Materials and methods
In this retrospective cohort, 572 patients with stage I-III HR-positive/HER2-negative BC treated with anthracycline/taxane-based NACT and surgery were analyzed. Data were split into training (n = 463) and validation (n = 109) sets. Five ML models (random survival forest, extra survival tree, gradient boosting machine, support vector machine, regularized Cox) and four neural networks (DeepSurv, DeepHit, logistic hazard, multi-task logistic regression) were trained via five-fold cross-validation. Performance was assessed on the validation cohort by the C-index and integrated Brier score (iBS).
Results
Median age was 49 years and pathological complete response (pCR) rate was 15%. Median DFS was 103 months [95% confidence interval (CI) 84.4 months-not estimable (NE)], and 5-year OS was 78.6% (95% CI 74.8% to 82.5%).
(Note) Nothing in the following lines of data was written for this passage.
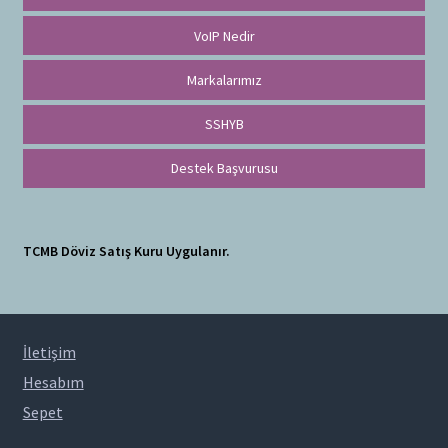
VoIP Nedir
Markalarımız
SSHYB
Destek Başvurusu
TCMB Döviz Satış Kuru Uygulanır.
İletişim
Hesabım
Sepet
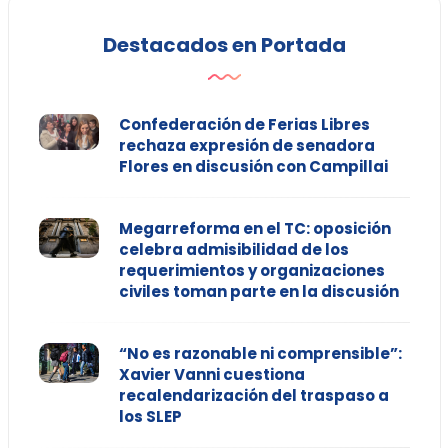
Destacados en Portada
Confederación de Ferias Libres
rechaza expresión de senadora
Flores en discusión con Campillai
Megarreforma en el TC: oposición
celebra admisibilidad de los
requerimientos y organizaciones
civiles toman parte en la discusión
“No es razonable ni comprensible”:
Xavier Vanni cuestiona
recalendarización del traspaso a
los SLEP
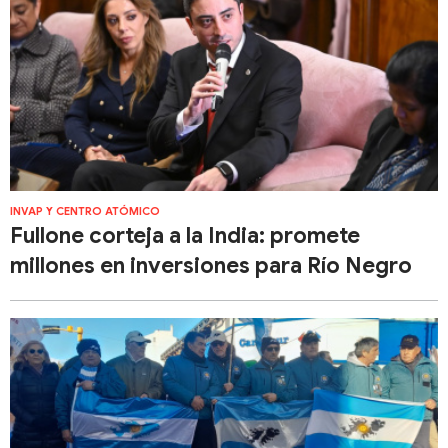
INVAP Y CENTRO ATÓMICO
Fullone corteja a la India: promete
millones en inversiones para Río Negro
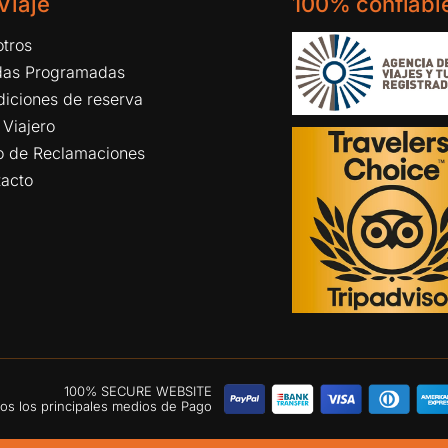
 Viaje
100% confiabl
tros
idas Programadas
iciones de reserva
 Viajero
ro de Reclamaciones
tacto
100% SECURE WEBSITE
s los principales medios de Pago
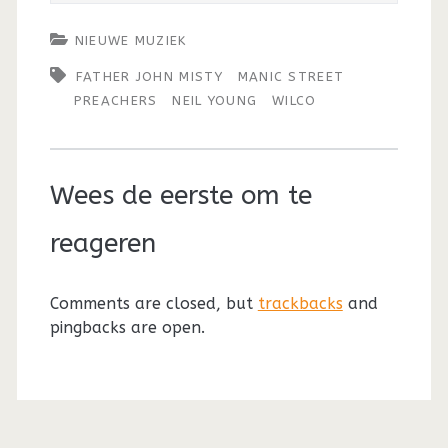
NIEUWE MUZIEK
FATHER JOHN MISTY
MANIC STREET
PREACHERS
NEIL YOUNG
WILCO
Wees de eerste om te
reageren
Comments are closed, but
trackbacks
and
pingbacks are open.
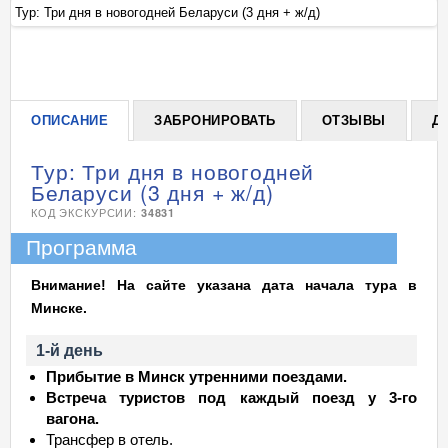
Тур: Три дня в новогодней Беларуси (3 дня + ж/д)
Ту
+
ОПИСАНИЕ
ЗАБРОНИРОВАТЬ
ОТЗЫВЫ
Д
Тур: Три дня в новогодней
Беларуси (3 дня + ж/д)
КОД ЭКСКУРСИИ:
34831
Программа
Внимание! На сайте указана дата начала тура в
Минске.
1-й день
Прибытие в Минск утренними поездами.
Встреча туристов под каждый поезд у 3-го
вагона.
Трансфер в отель.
DeepSurv yielded the best overall performance, with a C-index of 0.70 (95% CI 0.60-0.78, iBS 0.22) for DFS and 0.68 (95% CI 0.56-0.79, iBS 0.17) for OS. The top ML model achieved C-indices of 0.64 (DFS) and 0.68 (OS). Key predictors were nodal status, estrogen receptor/progesterone receptor expression, tumor size, Ki-67 and pCR.
Conclusions
Both ML and DL models predicted survival post-NACT in HR-positive/HER2-negative BC, suggesting that simple models can perform as well as DL architectures in small datasets. The marginally higher discrimination of DL models should be weighed against computational demands and lower interpretability compared with ML methods.